> [Task input]
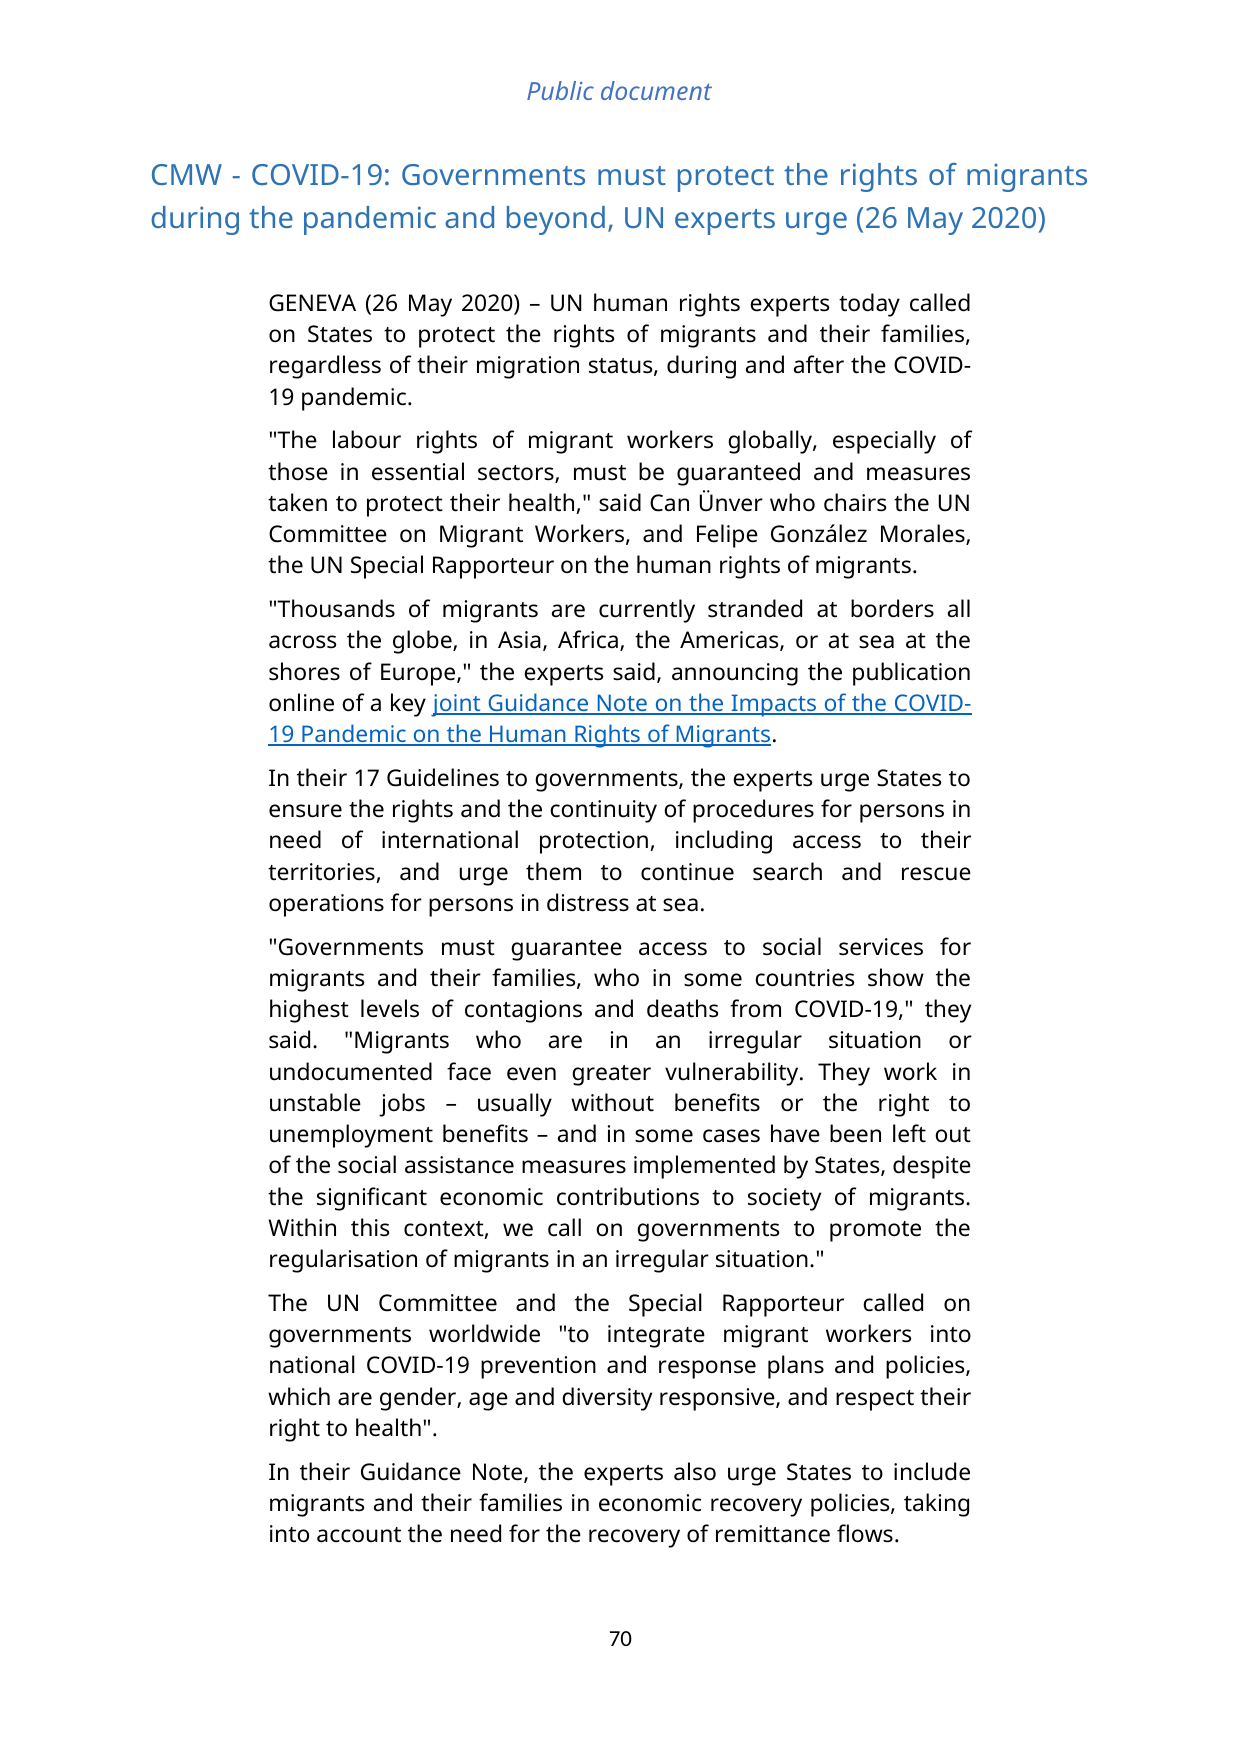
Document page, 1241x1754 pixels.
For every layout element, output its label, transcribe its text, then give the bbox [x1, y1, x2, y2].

subtitle CMW - COVID-19: Governments must protect the rights of migrants during the pandemic and beyond, UN experts urge (26 May 2020) [150, 154, 1090, 237]
text The UN Committee and the Special Rapporteur called on governments worldwide "to integrate migrant workers into national COVID-19 prevention and response plans and policies, which are gender, age and diversity responsive, and respect their right to health". [268, 1287, 972, 1443]
text "Governments must guarantee access to social services for migrants and their families, who in some countries show the highest levels of contagions and deaths from COVID-19," they said. "Migrants who are in an irregular situation or undocumented face even greater vulnerability. They work in unstable jobs – usually without benefits or the right to unemployment benefits – and in some cases have been left out of the social assistance measures implemented by States, despite the significant economic contributions to society of migrants. Within this context, we call on governments to promote the regularisation of migrants in an irregular situation." [268, 930, 972, 1274]
text "Thousands of migrants are currently stranded at borders all across the globe, in Asia, Africa, the Americas, or at sea at the shores of Europe," the experts said, announcing the publication online of a key joint Guidance Note on the Impacts of the COVID-19 Pandemic on the Human Rights of Migrants. [268, 593, 972, 749]
text GENEVA (26 May 2020) – UN human rights experts today called on States to protect the rights of migrants and their families, regardless of their migration status, during and after the COVID-19 pandemic. [268, 287, 972, 412]
text "The labour rights of migrant workers globally, especially of those in essential sectors, must be guaranteed and measures taken to protect their health," said Can Ünver who chairs the UN Committee on Migrant Workers, and Felipe González Morales, the UN Special Rapporteur on the human rights of migrants. [268, 424, 972, 580]
text In their 17 Guidelines to governments, the experts urge States to ensure the rights and the continuity of procedures for persons in need of international protection, including access to their territories, and urge them to continue search and rescue operations for persons in distress at sea. [268, 762, 972, 918]
text In their Guidance Note, the experts also urge States to include migrants and their families in economic recovery policies, taking into account the need for the recovery of remittance flows. [268, 1455, 972, 1549]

> [What the task asks]
Check each line of the material for the word "Committee". Copy the ones that have it.

> [Solution below]
text The UN Committee and the Special Rapporteur called on governments worldwide "to integrate migrant workers into national COVID-19 prevention and response plans and policies, which are gender, age and diversity responsive, and respect their right to health". [268, 1287, 972, 1443]
text "The labour rights of migrant workers globally, especially of those in essential sectors, must be guaranteed and measures taken to protect their health," said Can Ünver who chairs the UN Committee on Migrant Workers, and Felipe González Morales, the UN Special Rapporteur on the human rights of migrants. [268, 424, 972, 580]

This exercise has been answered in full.